Transcribe each entry exactly as it appears, leaving out any picture it holds.

....................

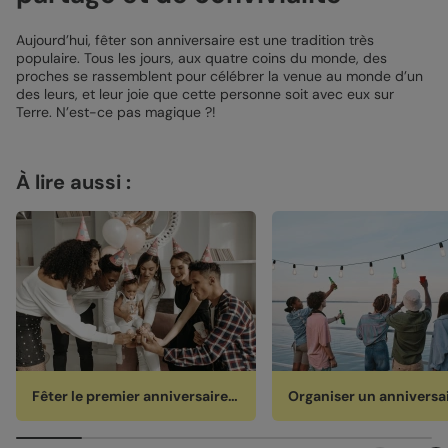
Aujourd’hui, fêter son anniversaire est une tradition très
populaire. Tous les jours, aux quatre coins du monde, des
proches se rassemblent pour célébrer la venue au monde d’un
des leurs, et leur joie que cette personne soit avec eux sur
Terre. N’est-ce pas magique ?!
À lire aussi :
Fêter le premier anniversaire de bébé : comment s'y prendre ?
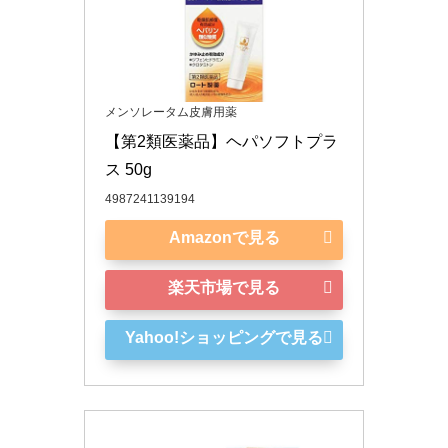
メンソレータム皮膚用薬
【第2類医薬品】ヘパソフトプラ
ス 50g
4987241139194
Amazonで見る
楽天市場で見る
Yahoo!ショッピングで見る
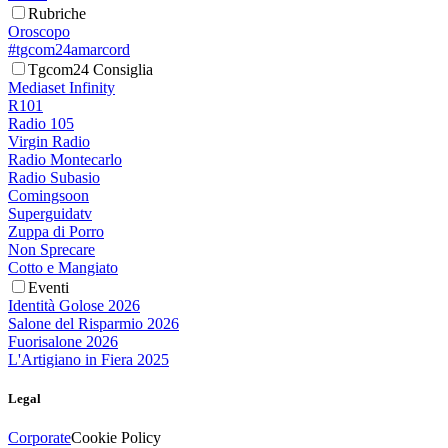
Rubriche
Oroscopo
#tgcom24amarcord
Tgcom24 Consiglia
Mediaset Infinity
R101
Radio 105
Virgin Radio
Radio Montecarlo
Radio Subasio
Comingsoon
Superguidatv
Zuppa di Porro
Non Sprecare
Cotto e Mangiato
Eventi
Identità Golose 2026
Salone del Risparmio 2026
Fuorisalone 2026
L'Artigiano in Fiera 2025
Legal
Corporate
Cookie Policy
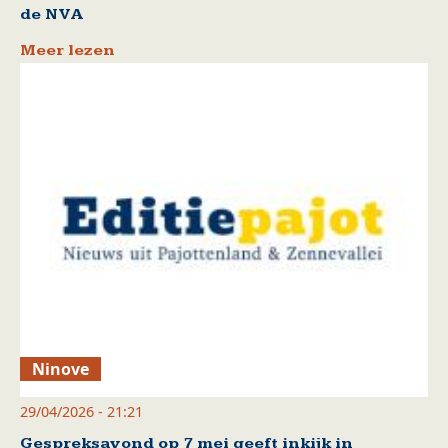
de NVA
Meer lezen
Ninove
29/04/2026 - 21:21
Gespreksavond op 7 mei geeft inkijk in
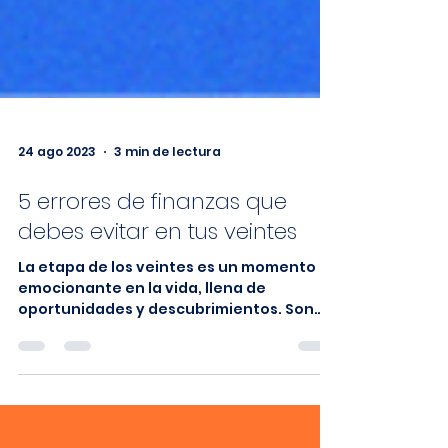
24 ago 2023
3 min de lectura
5 errores de finanzas que
debes evitar en tus veintes
La etapa de los veintes es un momento
emocionante en la vida, llena de
oportunidades y descubrimientos. Son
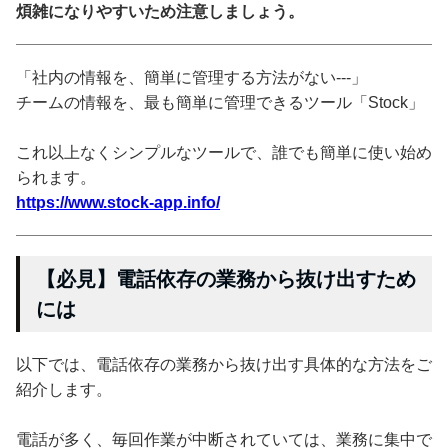
煩雑になりやすいため注意しましょう。
「社内の情報を、簡単に管理する方法がない---」
チームの情報を、最も簡単に管理できるツール「Stock」
これ以上なくシンプルなツールで、誰でも簡単に使い始め
られます。
https://www.stock-app.info/
【必見】電話依存の業務から抜け出すため
には
以下では、電話依存の業務から抜け出す具体的な方法をご
紹介します。
電話が多く、毎回作業が中断されていては、業務に集中で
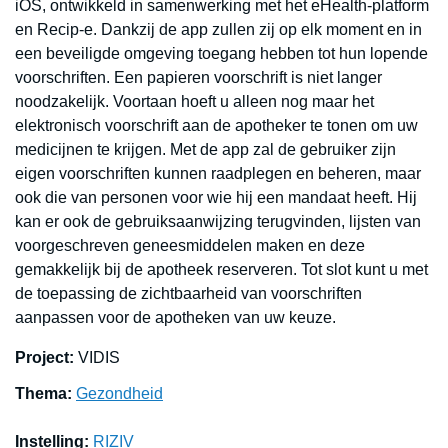
iOS, ontwikkeld in samenwerking met het eHealth-platform
en Recip-e. Dankzij de app zullen zij op elk moment en in
een beveiligde omgeving toegang hebben tot hun lopende
voorschriften. Een papieren voorschrift is niet langer
noodzakelijk. Voortaan hoeft u alleen nog maar het
elektronisch voorschrift aan de apotheker te tonen om uw
medicijnen te krijgen. Met de app zal de gebruiker zijn
eigen voorschriften kunnen raadplegen en beheren, maar
ook die van personen voor wie hij een mandaat heeft. Hij
kan er ook de gebruiksaanwijzing terugvinden, lijsten van
voorgeschreven geneesmiddelen maken en deze
gemakkelijk bij de apotheek reserveren. Tot slot kunt u met
de toepassing de zichtbaarheid van voorschriften
aanpassen voor de apotheken van uw keuze.
Project:
VIDIS
Thema:
Gezondheid
Instelling:
RIZIV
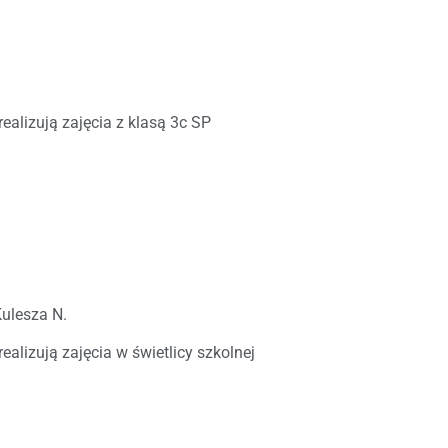
realizują zajęcia z klasą 3c SP
Kulesza N.
ealizują zajęcia w świetlicy szkolnej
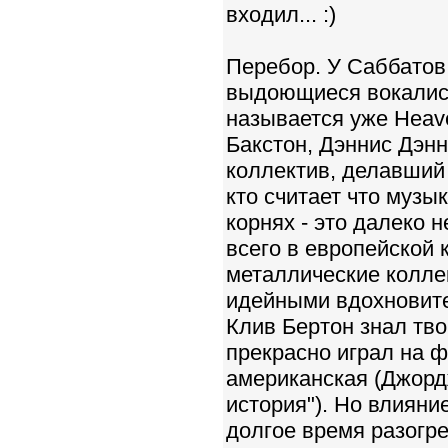
входил... :)
Перебор. У Саббатов 
выдоющиеся вокалисты
называется уже Heave
Бакстон, Дэннис Дэнн
коллектив, делавший 
кто считает что музы
корнях - это далеко 
всего в европейской 
металлические колле
идейными вдохновител
Клив Бертон знал тво
прекрасно играл на ф-
американская (Джорд
история"). Но влияни
долгое время разогр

....................

Task output →
Aujourd’hui, fêter son anniversaire est une tradition très
populaire. Tous les jours, aux quatre coins du monde, des
proches se rassemblent pour célébrer la venue au monde d’un
des leurs, et leur joie que cette personne soit avec eux sur
Terre. N’est-ce pas magique ?!
À lire aussi :
Fêter le premier anniversaire de bébé : comment s'y prendre ?
メンソレータム皮膚用薬
【第2類医薬品】ヘパソフトプラ
ス 50g
4987241139194
Amazonで見る
楽天市場で見る
Yahoo!ショッピングで見る
Rubriche
Oroscopo
#tgcom24amarcord
Tgcom24 Consiglia
Mediaset Infinity
R101
Radio 105
Virgin Radio
Radio Montecarlo
Radio Subasio
Comingsoon
Superguidatv
Zuppa di Porro
Non Sprecare
Cotto e Mangiato
Eventi
Identità Golose 2026
Salone del Risparmio 2026
Fuorisalone 2026
L'Artigiano in Fiera 2025
Legal
Corporate
Cookie Policy
de NVA
Meer lezen
Ninove
29/04/2026 - 21:21
Gespreksavond op 7 mei geeft inkijk in
24 ago 2023
3 min de lectura
5 errores de finanzas que
debes evitar en tus veintes
La etapa de los veintes es un momento
emocionante en la vida, llena de
oportunidades y descubrimientos. Son
煩雑になりやすいため注意しましょう。
「社内の情報を、簡単に管理する方法がない---」
チームの情報を、最も簡単に管理できるツール「Stock」
これ以上なくシンプルなツールで、誰でも簡単に使い始め
られます。
https://www.stock-app.info/
【必見】電話依存の業務から抜け出すため
には
以下では、電話依存の業務から抜け出す具体的な方法をご
紹介します。
電話が多く、毎回作業が中断されていては、業務に集中で
iOS, ontwikkeld in samenwerking met het eHealth-platform
en Recip-e. Dankzij de app zullen zij op elk moment en in
een beveiligde omgeving toegang hebben tot hun lopende
voorschriften. Een papieren voorschrift is niet langer
noodzakelijk. Voortaan hoeft u alleen nog maar het
elektronisch voorschrift aan de apotheker te tonen om uw
medicijnen te krijgen. Met de app zal de gebruiker zijn
eigen voorschriften kunnen raadplegen en beheren, maar
ook die van personen voor wie hij een mandaat heeft. Hij
kan er ook de gebruiksaanwijzing terugvinden, lijsten van
voorgeschreven geneesmiddelen maken en deze
gemakkelijk bij de apotheek reserveren. Tot slot kunt u met
de toepassing de zichtbaarheid van voorschriften
aanpassen voor de apotheken van uw keuze.
Project:
VIDIS
Thema:
Gezondheid
Instelling:
RIZIV
realizują zajęcia z klasą 3c SP
Kulesza N.
ealizują zajęcia w świetlicy szkolnej
входил... :)
Перебор. У Саббатов 
выдоющиеся вокалисты
называется уже Heave
Бакстон, Дэннис Дэнн
коллектив, делавший 
кто считает что музы
корнях - это далеко 
всего в европейской 
металлические колле
идейными вдохновител
Клив Бертон знал тво
прекрасно играл на ф-
американская (Джорд
история"). Но влияни
долгое время разогр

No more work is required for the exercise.